EXERCISE GOAL
Transcribe the records below exactly as they appear, omitting any pictures.

[Before-and-after change data]
☆ ☆ ☆ ☆ ☆

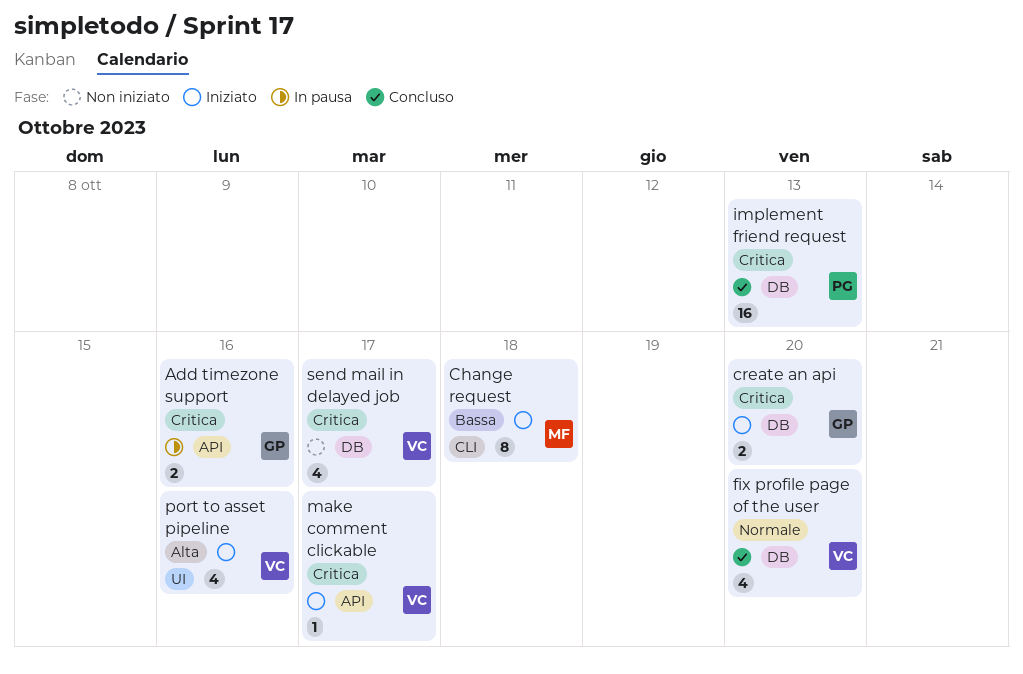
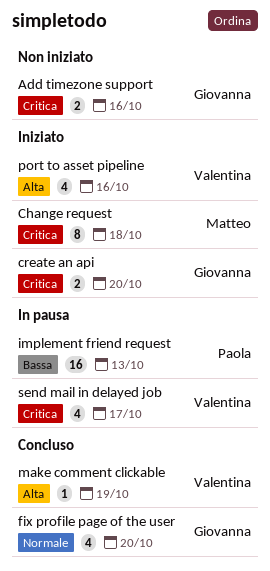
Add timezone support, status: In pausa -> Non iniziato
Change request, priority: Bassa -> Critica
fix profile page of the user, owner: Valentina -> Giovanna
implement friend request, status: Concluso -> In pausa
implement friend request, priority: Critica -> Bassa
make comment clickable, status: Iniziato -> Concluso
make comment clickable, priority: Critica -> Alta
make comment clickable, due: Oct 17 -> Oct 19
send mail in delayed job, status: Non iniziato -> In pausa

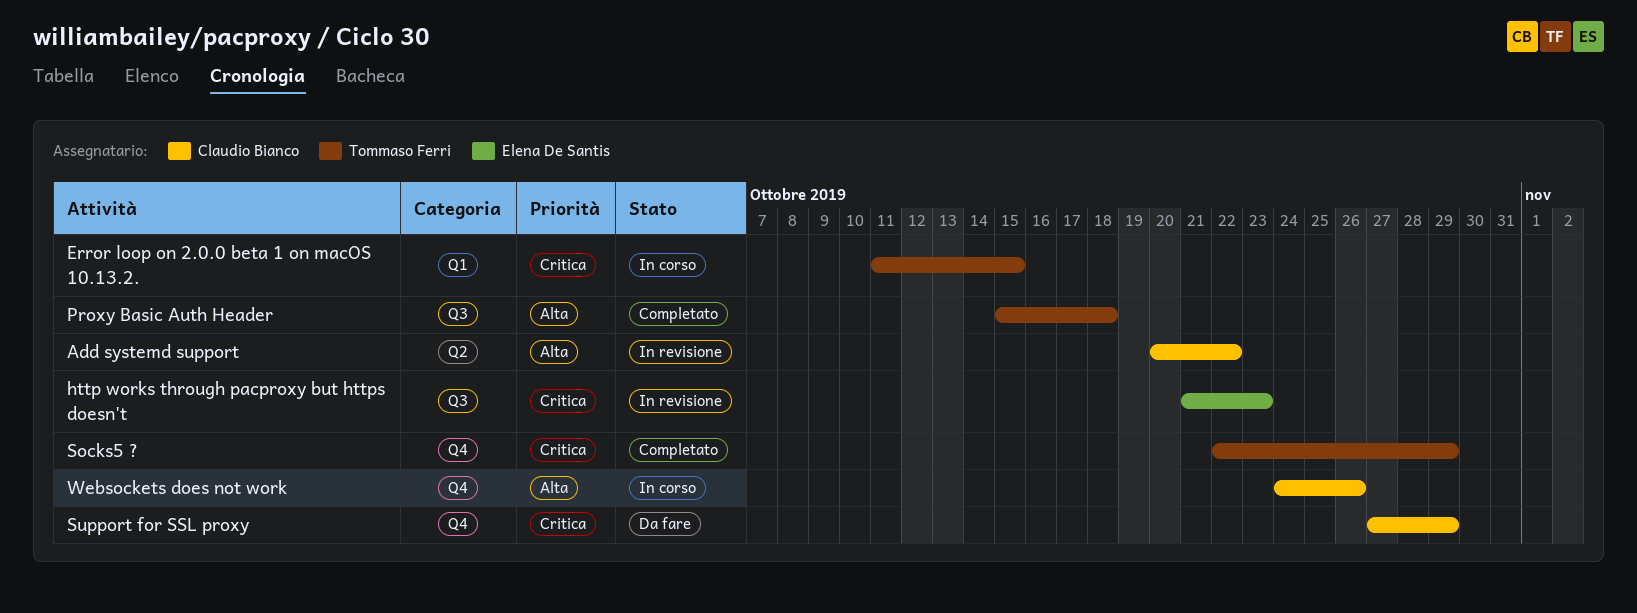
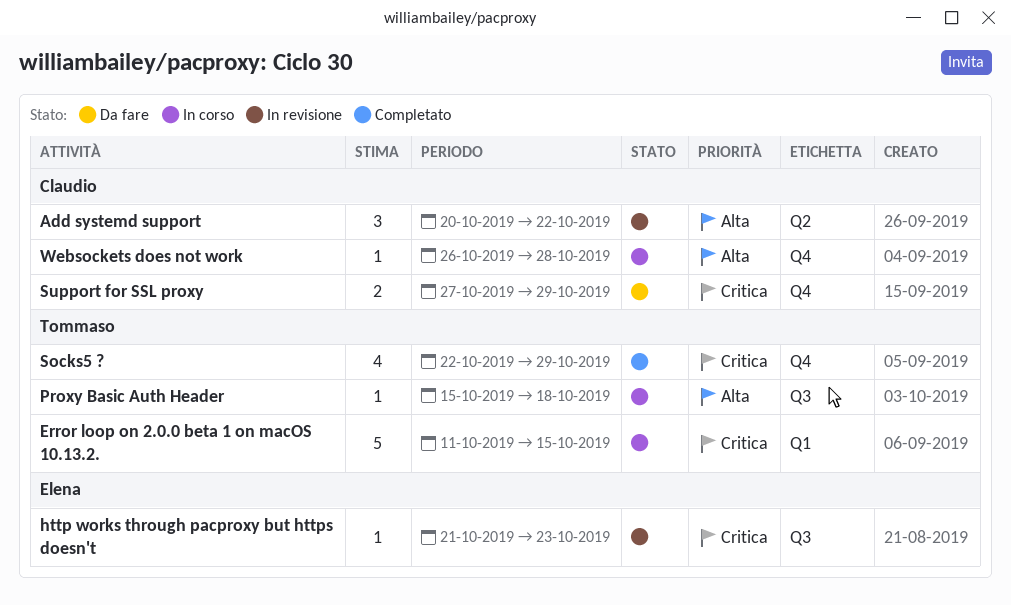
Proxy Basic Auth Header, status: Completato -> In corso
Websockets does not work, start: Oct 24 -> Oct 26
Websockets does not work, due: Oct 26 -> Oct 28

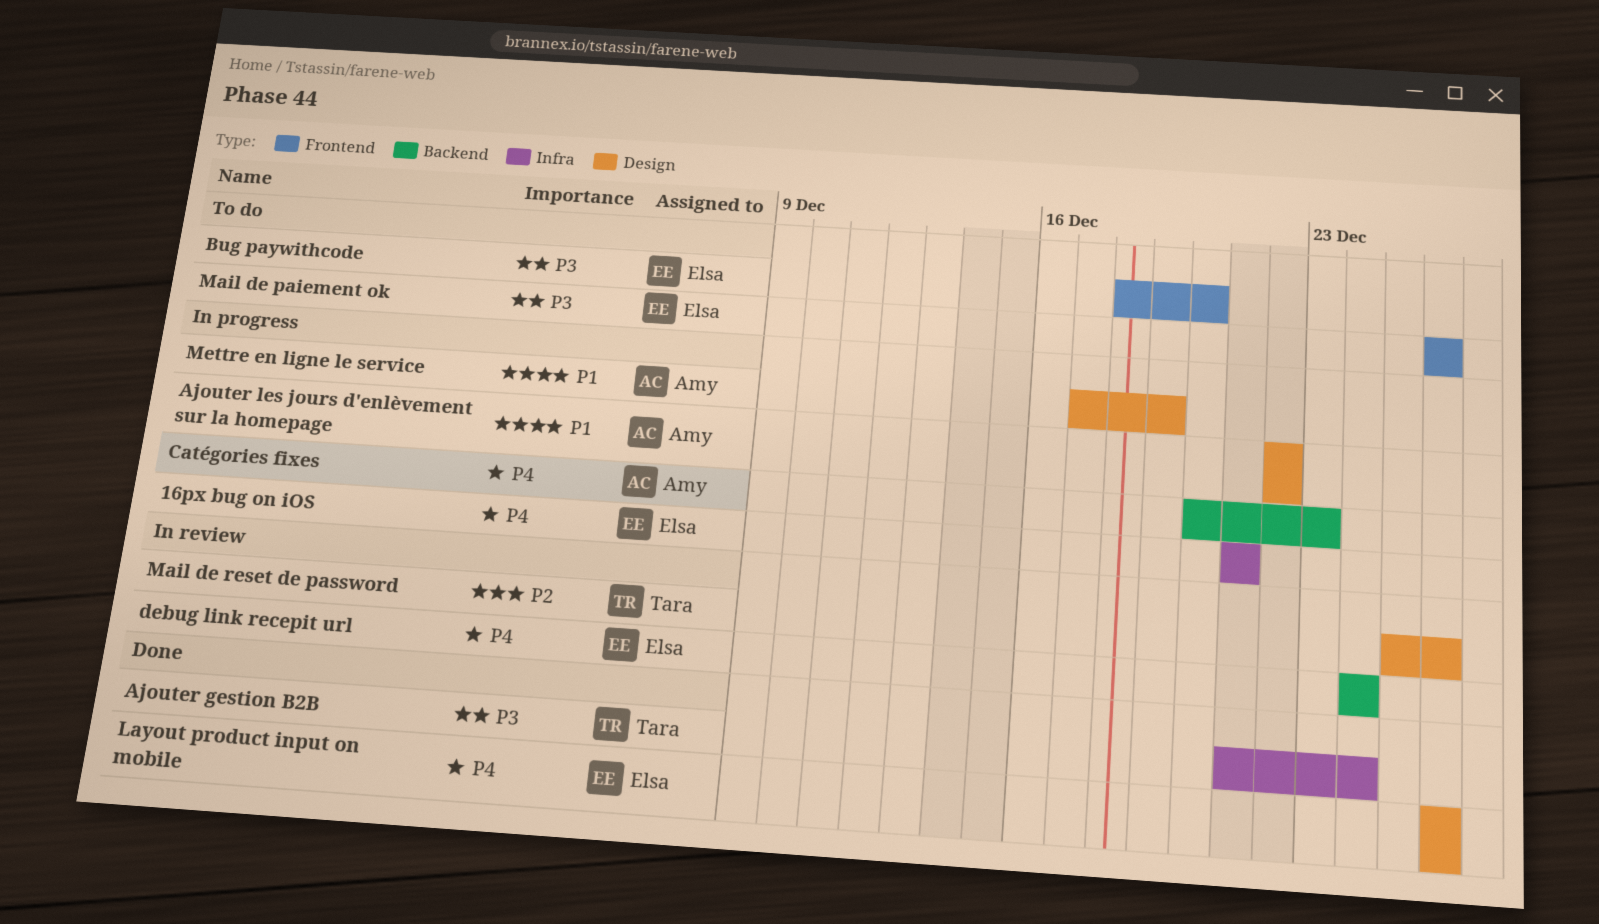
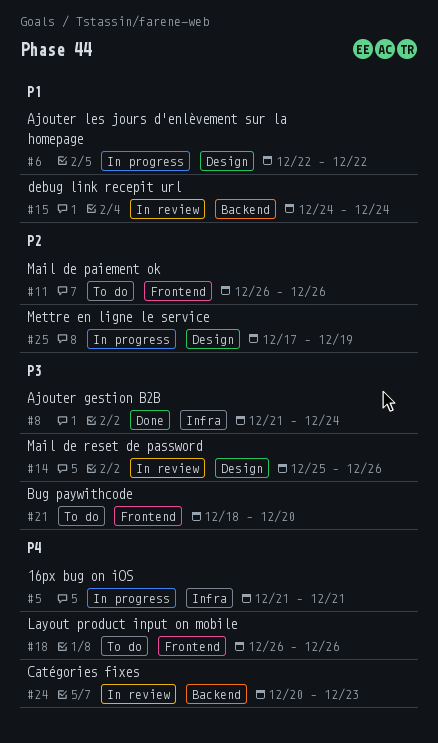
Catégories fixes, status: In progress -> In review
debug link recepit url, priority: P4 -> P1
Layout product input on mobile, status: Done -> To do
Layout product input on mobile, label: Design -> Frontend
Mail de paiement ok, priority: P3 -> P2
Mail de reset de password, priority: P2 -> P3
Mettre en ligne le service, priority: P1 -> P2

☆ ☆ ☆ ☆ ☆

RESPONSE TO THIS TASK
Add timezone support, status: In pausa -> Non iniziato
Change request, priority: Bassa -> Critica
fix profile page of the user, owner: Valentina -> Giovanna
implement friend request, status: Concluso -> In pausa
implement friend request, priority: Critica -> Bassa
make comment clickable, status: Iniziato -> Concluso
make comment clickable, priority: Critica -> Alta
make comment clickable, due: Oct 17 -> Oct 19
send mail in delayed job, status: Non iniziato -> In pausa

Proxy Basic Auth Header, status: Completato -> In corso
Websockets does not work, start: Oct 24 -> Oct 26
Websockets does not work, due: Oct 26 -> Oct 28

Catégories fixes, status: In progress -> In review
debug link recepit url, priority: P4 -> P1
Layout product input on mobile, status: Done -> To do
Layout product input on mobile, label: Design -> Frontend
Mail de paiement ok, priority: P3 -> P2
Mail de reset de password, priority: P2 -> P3
Mettre en ligne le service, priority: P1 -> P2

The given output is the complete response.